Task statement →
Only lines with the word "Socializzare" are wanted; copy each of them from the listing below.
[Records provided]
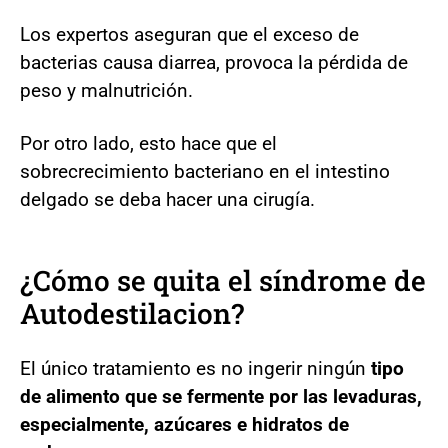
Los expertos aseguran que el exceso de
bacterias causa diarrea, provoca la pérdida de
peso y malnutrición.
Por otro lado, esto hace que el
sobrecrecimiento bacteriano en el intestino
delgado se deba hacer una cirugía.
¿Cómo se quita el síndrome de
Autodestilacion?
El único tratamiento es no ingerir ningún
tipo
de alimento que se fermente por las levaduras,
especialmente, azúcares e hidratos de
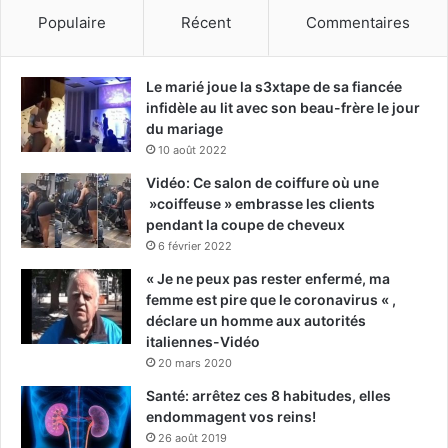
Populaire
Récent
Commentaires
Le marié joue la s3xtape de sa fiancée
infidèle au lit avec son beau-frère le jour
du mariage
10 août 2022
Vidéo: Ce salon de coiffure où une
»coiffeuse » embrasse les clients
pendant la coupe de cheveux
6 février 2022
« Je ne peux pas rester enfermé, ma
femme est pire que le coronavirus « ,
déclare un homme aux autorités
italiennes-Vidéo
20 mars 2020
Santé: arrêtez ces 8 habitudes, elles
endommagent vos reins!
26 août 2019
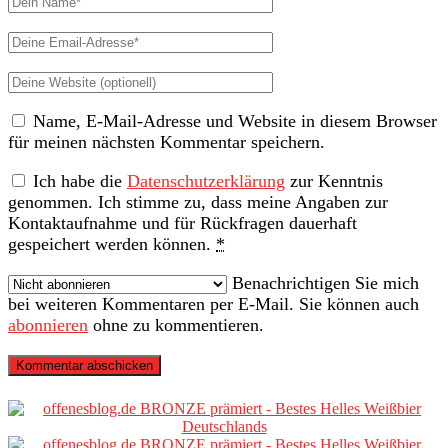
Name
Deine
Email-
Deine
Adresse
Website
Name, E-Mail-Adresse und Website in diesem Browser
(nicht
für meinen nächsten Kommentar speichern.
erforderlich)
Ich habe die
Datenschutzerklärung
zur Kenntnis
genommen. Ich stimme zu, dass meine Angaben zur
Kontaktaufnahme und für Rückfragen dauerhaft
gespeichert werden können.
*
Benachrichtigen Sie mich
bei weiteren Kommentaren per E-Mail. Sie können auch
abonnieren
ohne zu kommentieren.
Primäre
Sidebar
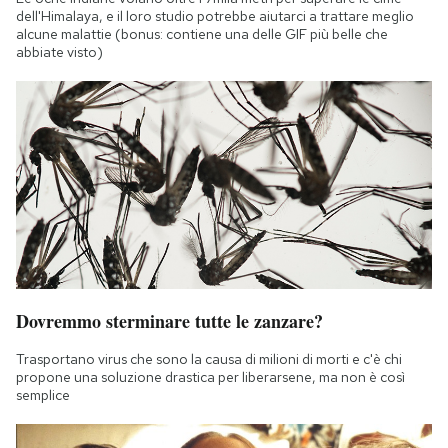
dell'Himalaya, e il loro studio potrebbe aiutarci a trattare meglio
alcune malattie (bonus: contiene una delle GIF più belle che
abbiate visto)
Dovremmo sterminare tutte le zanzare?
Trasportano virus che sono la causa di milioni di morti e c'è chi
propone una soluzione drastica per liberarsene, ma non è così
semplice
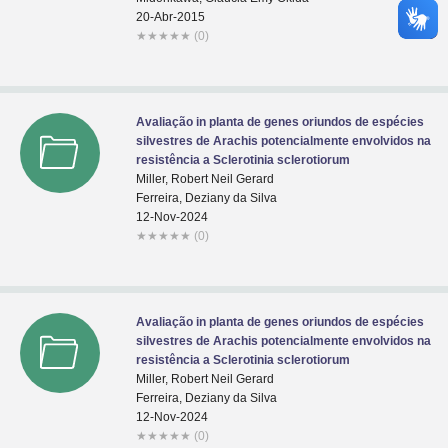
20-Abr-2015
★
★
★
★
★
(0)
Avaliação in planta de genes oriundos de espécies
silvestres de Arachis potencialmente envolvidos na
resistência a Sclerotinia sclerotiorum
Miller, Robert Neil Gerard
Ferreira, Deziany da Silva
12-Nov-2024
★
★
★
★
★
(0)
Avaliação in planta de genes oriundos de espécies
silvestres de Arachis potencialmente envolvidos na
resistência a Sclerotinia sclerotiorum
Miller, Robert Neil Gerard
Ferreira, Deziany da Silva
12-Nov-2024
★
★
★
★
★
(0)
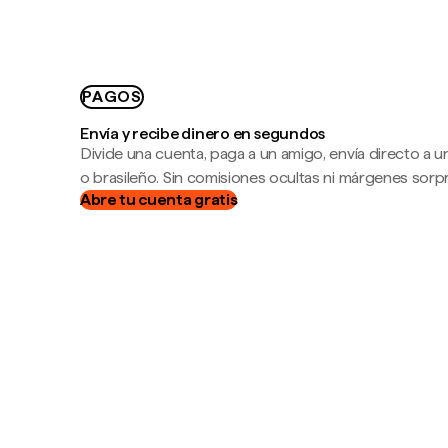
PAGOS
Envía y recibe dinero en segundos
Divide una cuenta, paga a un amigo, envía directo a
o brasileño. Sin comisiones ocultas ni márgenes sorp
Abre tu cuenta gratis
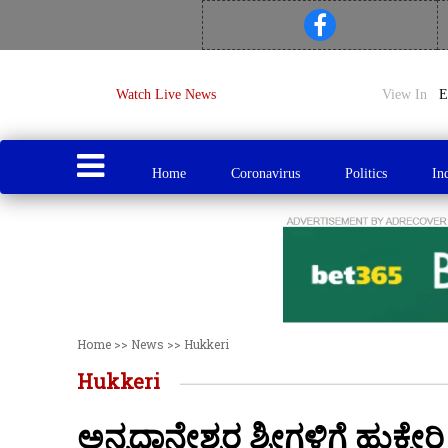
Watch Live News
View In
Home
Coronavirus
Politics
In
Home
>>
News
>>
Hukkeri
Hukkeri
ಅನ್ನಧಾನೇಶ್ವರ ಶ್ರೀಗಳಿಗೆ ಹುಕ್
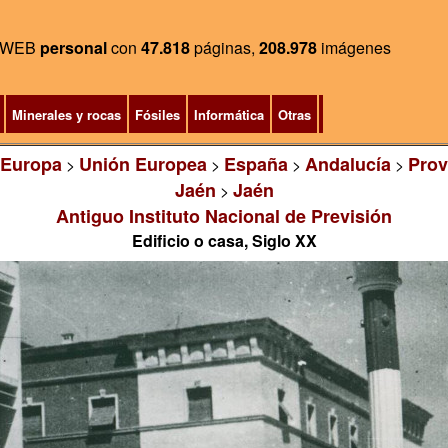
WEB
personal
con
47.818
páginas,
208.978
imágenes
Minerales y rocas
Fósiles
Informática
Otras
Europa
Unión Europea
España
Andalucía
Prov
>
>
>
>
Jaén
Jaén
>
Antiguo Instituto Nacional de Previsión
Edificio o casa, Siglo XX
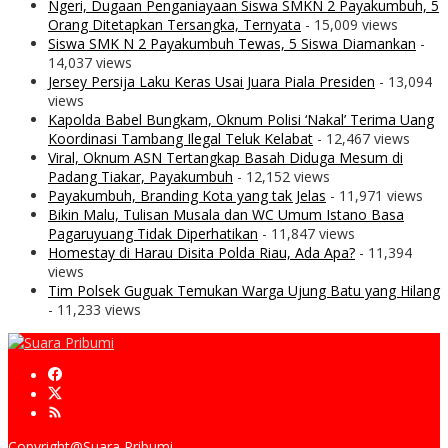
Ngeri, Dugaan Penganiayaan Siswa SMKN 2 Payakumbuh, 5
Orang Ditetapkan Tersangka, Ternyata
- 15,009 views
Siswa SMK N 2 Payakumbuh Tewas, 5 Siswa Diamankan
-
14,037 views
Jersey Persija Laku Keras Usai Juara Piala Presiden
- 13,094
views
Kapolda Babel Bungkam, Oknum Polisi ‘Nakal’ Terima Uang
Koordinasi Tambang Ilegal Teluk Kelabat
- 12,467 views
Viral, Oknum ASN Tertangkap Basah Diduga Mesum di
Padang Tiakar, Payakumbuh
- 12,152 views
Payakumbuh, Branding Kota yang tak Jelas
- 11,971 views
Bikin Malu, Tulisan Musala dan WC Umum Istano Basa
Pagaruyuang Tidak Diperhatikan
- 11,847 views
Homestay di Harau Disita Polda Riau, Ada Apa?
- 11,394
views
Tim Polsek Guguak Temukan Warga Ujung Batu yang Hilang
- 11,233 views
Copyright@Suara Pribumi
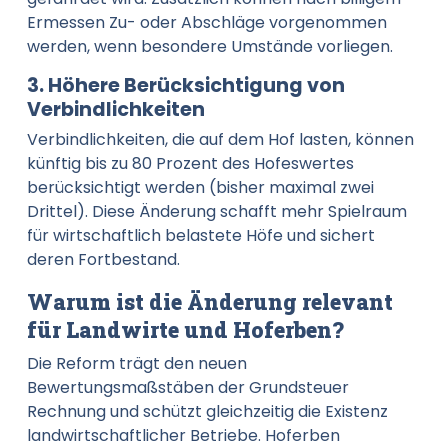
Ermessen Zu- oder Abschläge vorgenommen
werden, wenn besondere Umstände vorliegen.
3. Höhere Berücksichtigung von
Verbindlichkeiten
Verbindlichkeiten, die auf dem Hof lasten, können
künftig bis zu 80 Prozent des Hofeswertes
berücksichtigt werden (bisher maximal zwei
Drittel). Diese Änderung schafft mehr Spielraum
für wirtschaftlich belastete Höfe und sichert
deren Fortbestand.
Warum ist die Änderung relevant
für Landwirte und Hoferben?
Die Reform trägt den neuen
Bewertungsmaßstäben der Grundsteuer
Rechnung und schützt gleichzeitig die Existenz
landwirtschaftlicher Betriebe. Hoferben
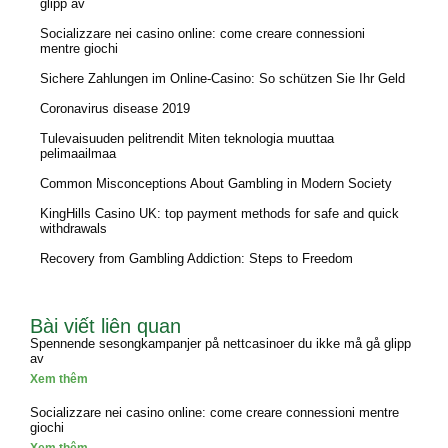
glipp av
Socializzare nei casino online: come creare connessioni
mentre giochi
Sichere Zahlungen im Online-Casino: So schützen Sie Ihr Geld
Coronavirus disease 2019
Tulevaisuuden pelitrendit Miten teknologia muuttaa
pelimaailmaa
Common Misconceptions About Gambling in Modern Society
KingHills Casino UK: top payment methods for safe and quick
withdrawals
Recovery from Gambling Addiction: Steps to Freedom
Bài viết liên quan
Spennende sesongkampanjer på nettcasinoer du ikke må gå glipp
av
Xem thêm
Socializzare nei casino online: come creare connessioni mentre
giochi
Xem thêm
[/Records provided]
Output below →
Socializzare nei casino online: come creare connessioni
Socializzare nei casino online: come creare connessioni mentre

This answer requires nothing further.